Listed records:
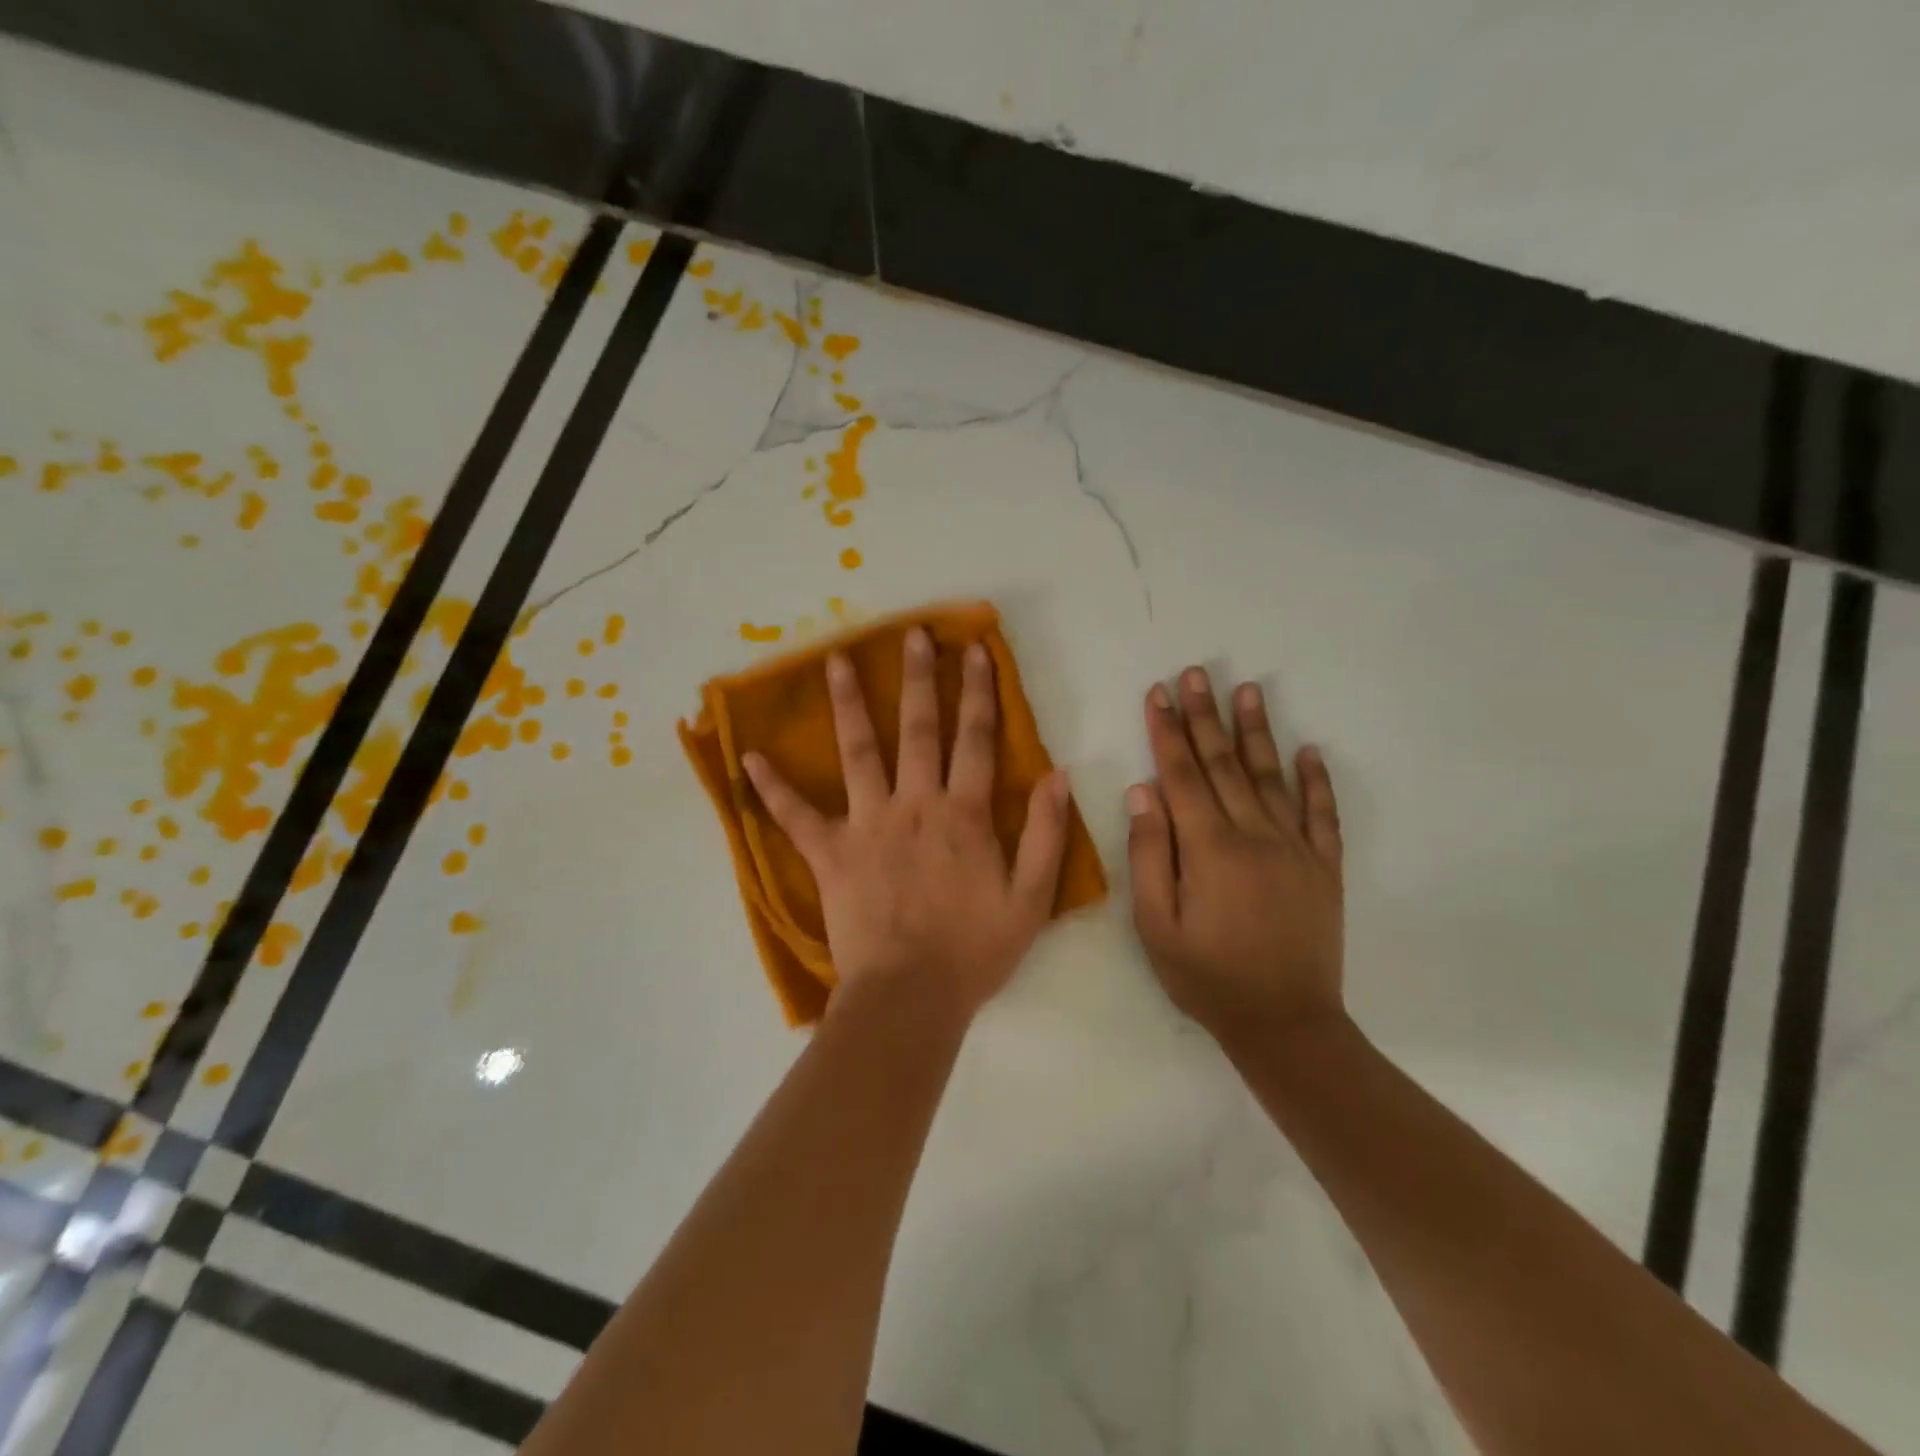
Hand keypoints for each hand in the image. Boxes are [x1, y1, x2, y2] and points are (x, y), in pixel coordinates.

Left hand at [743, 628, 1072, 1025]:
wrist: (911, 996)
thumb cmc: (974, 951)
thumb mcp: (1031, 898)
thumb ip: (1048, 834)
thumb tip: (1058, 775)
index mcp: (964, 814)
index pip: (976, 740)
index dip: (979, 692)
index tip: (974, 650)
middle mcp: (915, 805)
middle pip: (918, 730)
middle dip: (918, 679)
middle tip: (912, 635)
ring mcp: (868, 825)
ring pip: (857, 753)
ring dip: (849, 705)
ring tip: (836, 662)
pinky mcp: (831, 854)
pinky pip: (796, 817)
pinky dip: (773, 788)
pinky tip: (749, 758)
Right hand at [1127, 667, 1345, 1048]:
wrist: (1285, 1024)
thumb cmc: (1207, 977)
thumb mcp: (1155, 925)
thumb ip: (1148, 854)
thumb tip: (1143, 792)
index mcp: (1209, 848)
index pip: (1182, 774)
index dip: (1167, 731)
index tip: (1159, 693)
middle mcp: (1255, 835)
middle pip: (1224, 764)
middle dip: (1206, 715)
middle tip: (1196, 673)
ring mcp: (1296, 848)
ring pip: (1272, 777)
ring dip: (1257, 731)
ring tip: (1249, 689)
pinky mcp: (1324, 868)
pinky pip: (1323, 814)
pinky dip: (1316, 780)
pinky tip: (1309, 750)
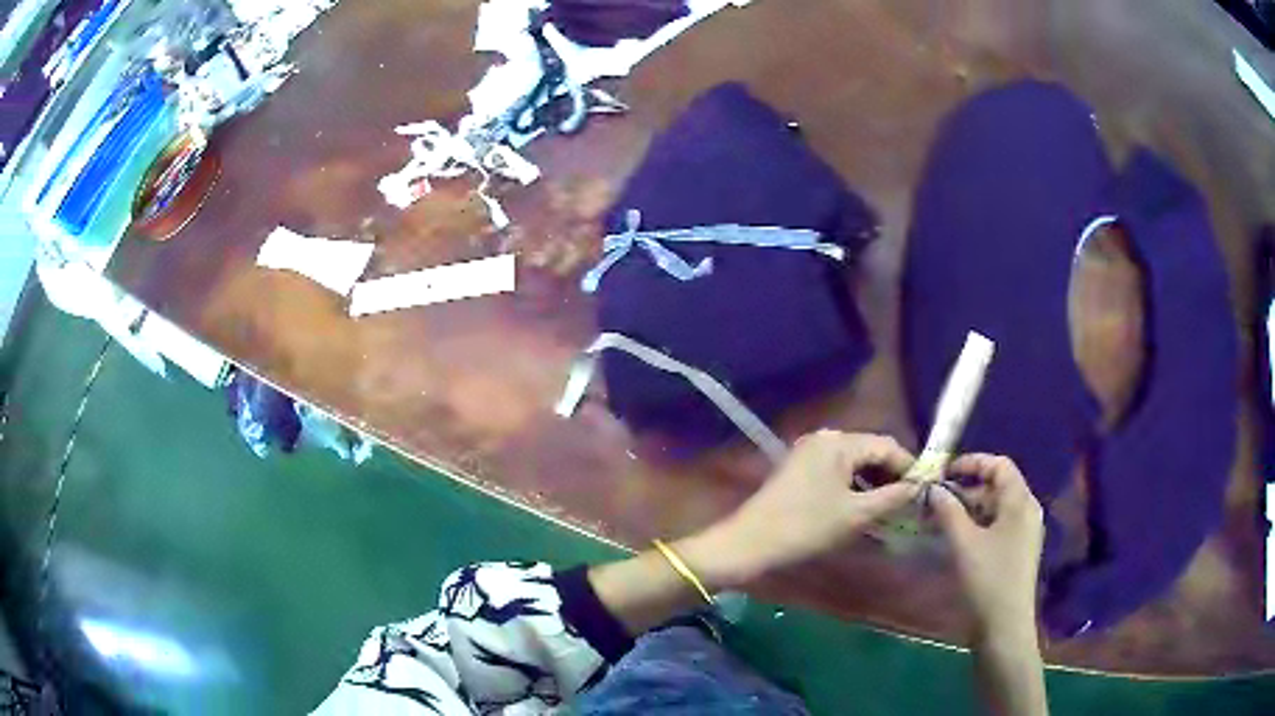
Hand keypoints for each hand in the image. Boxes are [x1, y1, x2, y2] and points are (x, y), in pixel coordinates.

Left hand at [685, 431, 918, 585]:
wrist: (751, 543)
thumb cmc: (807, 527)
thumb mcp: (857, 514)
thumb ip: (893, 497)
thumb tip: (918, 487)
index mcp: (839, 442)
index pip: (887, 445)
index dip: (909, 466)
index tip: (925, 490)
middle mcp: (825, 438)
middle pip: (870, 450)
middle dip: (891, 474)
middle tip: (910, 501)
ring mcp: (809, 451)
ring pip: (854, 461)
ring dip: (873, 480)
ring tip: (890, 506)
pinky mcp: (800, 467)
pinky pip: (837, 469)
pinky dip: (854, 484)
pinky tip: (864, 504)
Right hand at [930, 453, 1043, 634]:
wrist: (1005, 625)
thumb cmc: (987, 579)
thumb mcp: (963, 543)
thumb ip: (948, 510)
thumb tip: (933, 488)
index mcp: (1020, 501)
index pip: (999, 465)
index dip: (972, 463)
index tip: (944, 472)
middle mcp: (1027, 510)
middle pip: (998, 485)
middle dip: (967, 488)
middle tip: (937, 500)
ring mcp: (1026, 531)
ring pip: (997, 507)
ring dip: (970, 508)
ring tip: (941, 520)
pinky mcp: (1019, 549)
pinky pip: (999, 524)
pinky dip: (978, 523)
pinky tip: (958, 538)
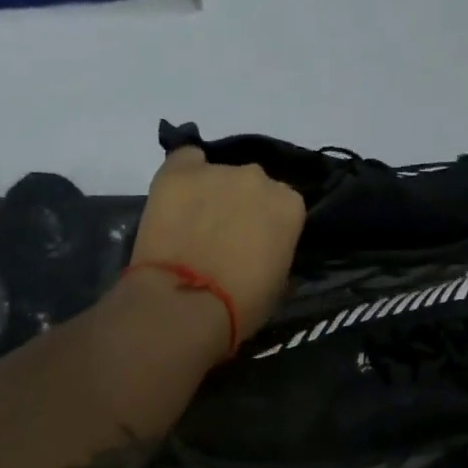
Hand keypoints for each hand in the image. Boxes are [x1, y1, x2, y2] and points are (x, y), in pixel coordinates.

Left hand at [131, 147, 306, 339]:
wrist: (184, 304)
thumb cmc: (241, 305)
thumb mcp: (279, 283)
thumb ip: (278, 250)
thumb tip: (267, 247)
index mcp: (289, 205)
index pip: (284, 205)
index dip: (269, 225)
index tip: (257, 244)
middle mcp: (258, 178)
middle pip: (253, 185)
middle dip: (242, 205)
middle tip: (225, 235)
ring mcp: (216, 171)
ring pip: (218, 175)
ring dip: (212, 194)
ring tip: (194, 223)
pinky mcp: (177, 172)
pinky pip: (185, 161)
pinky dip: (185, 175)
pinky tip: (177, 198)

Aim of the exercise: Lines with "Left" in the records above: copy every one of them.

Solution to the exercise:
Left hand at [743, 628, 1072, 1025]:
Left hand at [685, 431, 918, 585]:
Left hand at [131, 147, 306, 339]:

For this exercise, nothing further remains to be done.